In a country with a long history of terrible racial oppression and documented contemporary racist sentiment, a large body of people are convinced by their lived experiences [1] that police violence is racially biased, and this conviction is further supported by a massive number of known individual cases. Among the huge space of possible injustices that could be claimed, this one particular form has received tremendous attention and accumulated consistent material evidence across the entire nation.

We as yet lack the huge amounts of data to settle the issue in a way that would satisfy a physicist. But if you think about the issue with an open mind, you're still going to feel pretty damn confident about what's actually going on.

[1] Taking this as distinct from the large body of people who are convinced at a safe distance via their TVs.

1 comments

> a large body of people are convinced by their lived experiences [1] that police violence is racially biased, and this conviction is further supported by a massive number of known individual cases

Okay, we know that there's an effect.

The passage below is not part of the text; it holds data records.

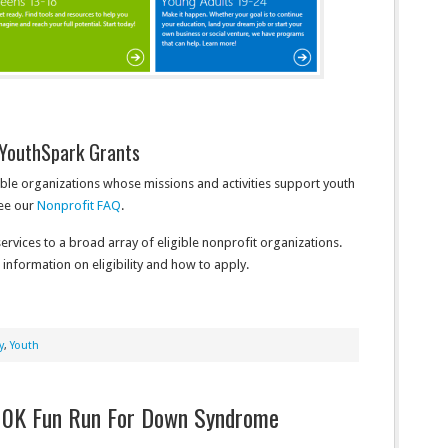
YouthSpark Grants
ible organizations whose missions and activities support youth
see our
Nonprofit FAQ
.
rvices to a broad array of eligible nonprofit organizations.
nformation on eligibility and how to apply.
y
,
Youth
/10K Fun Run For Down Syndrome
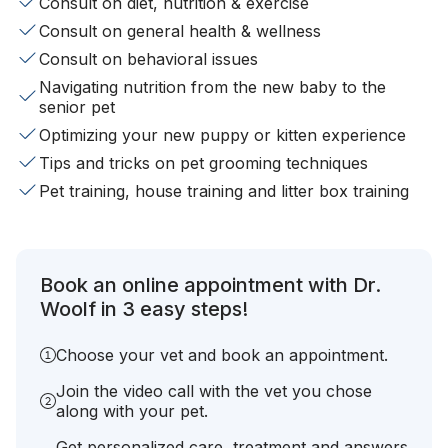
Consult on diet, nutrition & exercise
Consult on general health & wellness
Consult on behavioral issues
Navigating nutrition from the new baby to the
senior pet
Optimizing your new puppy or kitten experience
Tips and tricks on pet grooming techniques
Pet training, house training and litter box training
Book an online appointment with Dr.
Woolf in 3 easy steps!
Choose your vet and book an appointment.
Join the video call with the vet you chose
along with your pet.
Get personalized care, treatment and answers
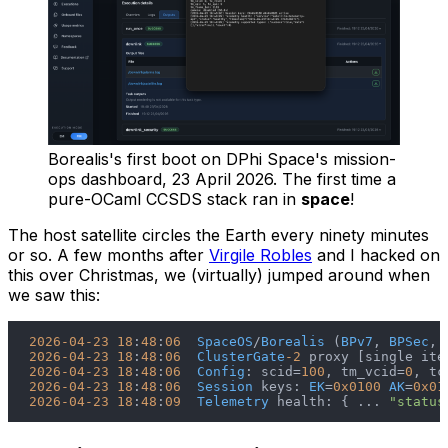
Borealis's first boot on DPhi Space's mission-
ops dashboard, 23 April 2026. The first time a
pure-OCaml CCSDS stack ran in
space
!
The host satellite circles the Earth every ninety minutes
or so. A few months after
Virgile Robles
and I hacked on
this over Christmas, we (virtually) jumped around when
we saw this:
2026
-04
-23
18
:
48
:
06
SpaceOS
/
Borealis
 (
BPv7
, 
BPSec
, 
2026
-04
-23
18
:
48
:
06
ClusterGate
-2
2026
-04
-23
18
:
48
:
06
Config
: scid=
100
, tm_vcid=
0
, tc
2026
-04
-23
18
:
48
:
06
Session
 keys: 
EK
=
0x0100
AK
=
0x01
2026
-04
-23
18
:
48
:
09
Telemetry
 health: { ... 
"status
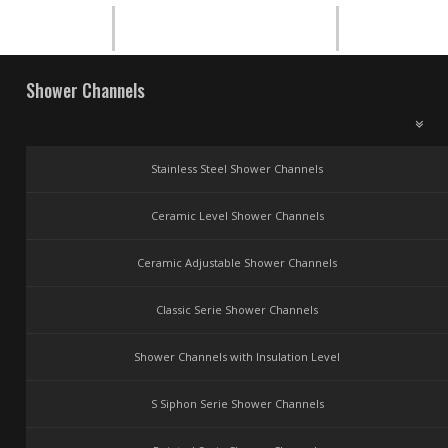
Shower Channels
Stainless Steel Shower Channels
Ceramic Level Shower Channels
Ceramic Adjustable Shower Channels
Classic Serie Shower Channels
Shower Channels with Insulation Level
S Siphon Serie Shower Channels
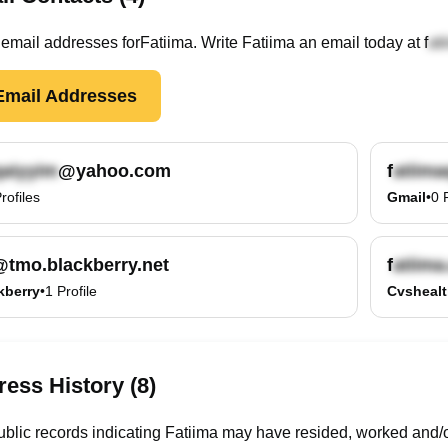
email
addresses
for
Fatiima
. Write
Fatiima
an email today at
f
mail Addresses
@yahoo.com
f
rofiles
Gmail
•
0
@tmo.blackberry.net
f
kberry
•
1
Profile
Cvsheal
ess History (8)
blic records indicating Fatiima may have resided, worked and/o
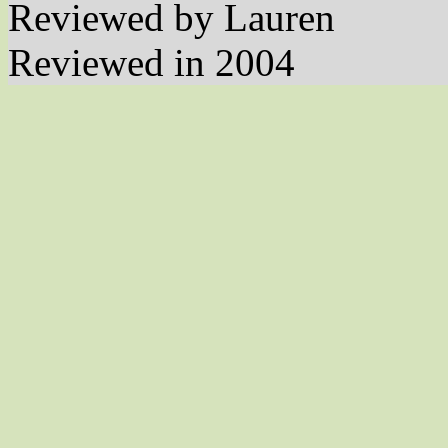
Reviewed by Lauren
Reviewed in 2004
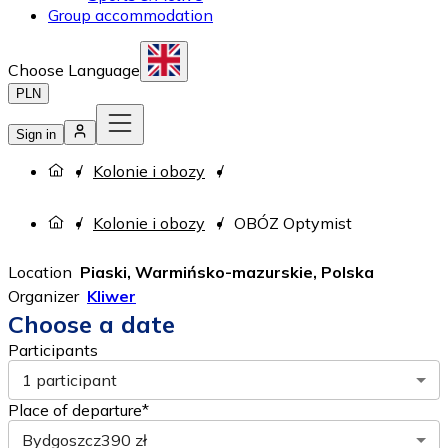
Group accommodation
Choose Language
PLN
Sign in
Kolonie i obozy
Kolonie i obozy
OBÓZ Optymist
Location
Piaski, Warmińsko-mazurskie, Polska
Organizer
Kliwer
Choose a date
Participants
1 participant
Place of departure*
Bydgoszcz
390 zł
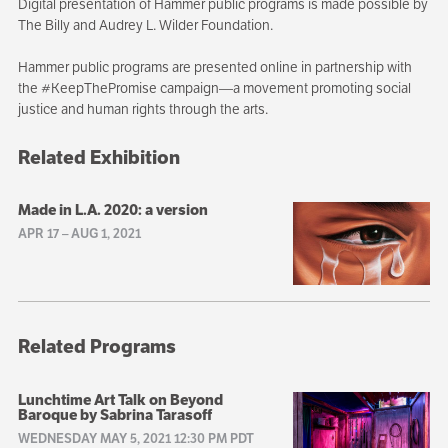
Digital presentation of Hammer public programs is made possible by
The Billy and Audrey L. Wilder Foundation.
Hammer public programs are presented online in partnership with
the #KeepThePromise campaign—a movement promoting social
justice and human rights through the arts.
Related Exhibition
Made in L.A. 2020: a version
APR 17
–
AUG 1, 2021
Related Programs
Lunchtime Art Talk on Beyond
Baroque by Sabrina Tarasoff
WEDNESDAY MAY 5, 2021 12:30 PM PDT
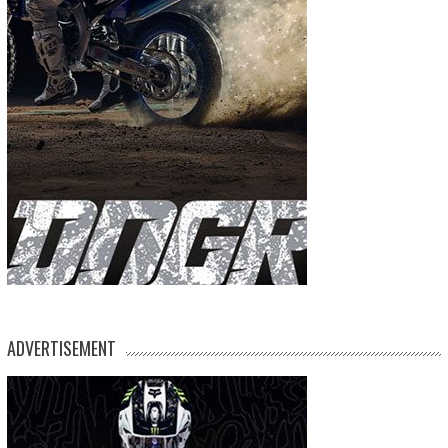
ADVERTISEMENT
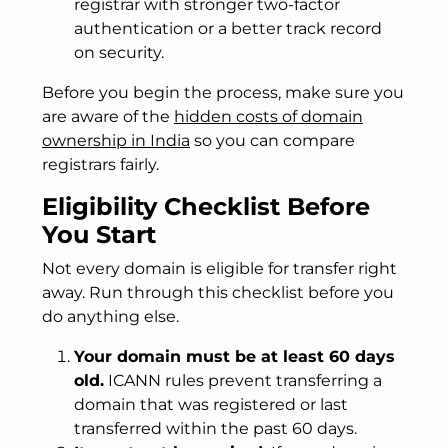
registrar with stronger two-factor
authentication or a better track record
on security.
Before you begin the process, make sure you
are aware of the
hidden costs of domain
ownership in India
so you can compare
registrars fairly.
Eligibility Checklist Before
You Start
Not every domain is eligible for transfer right
away. Run through this checklist before you
do anything else.
Your domain must be at least 60 days
old.
ICANN rules prevent transferring a
domain that was registered or last
transferred within the past 60 days.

No one is arguing that black people not only feel that way, but interact with (and are killed by) police at a higher-than-white per capita rate. That certainly should be addressed, and is a major social concern.

I think we agree on how to interpret the data at least this far -- that there's an effect, originally identified anecdotally by black people but supported by data, where black people are killed by police more often per capita. (Numbers I've seen are like 2.5x per capita -- but order of magnitude, I think we can agree on somewhere between 2x and 5x.)

Where we disagree, and I think we're just going to have to disagree, is that this is evidence that there's a lot of systemic racism going on. (Think "70 cent" wage gap, not "95 cent" wage gap.)

I think we're seeing a little bit of active racism, a lot of lingering economic effects of historic racism, a little bit of active cultural maladaptation, and a lot of general police violence. (That's me "thinking about the issue with an open mind" -- that distribution is basically the prior on social issue breakdown.)

You seem to suggest that the data suggests just "a lot of racism", which is where I disagree: I don't think the evidence is anywhere near moving the needle from the prior of "complex weave of the usual issues" to "outright, ongoing, systemic racism".

> But if you think about the issue with an open mind, you're still going to feel pretty damn confident about what's actually going on.

Finally, I just want to say, that this argument supports literally anything that sounds appealing, regardless of how likely it is to be true. There's a long history of creating new problems while attempting to solve problems by adopting solutions that make no sense upon detailed analysis, but sound good or appeal to our emotions in some way.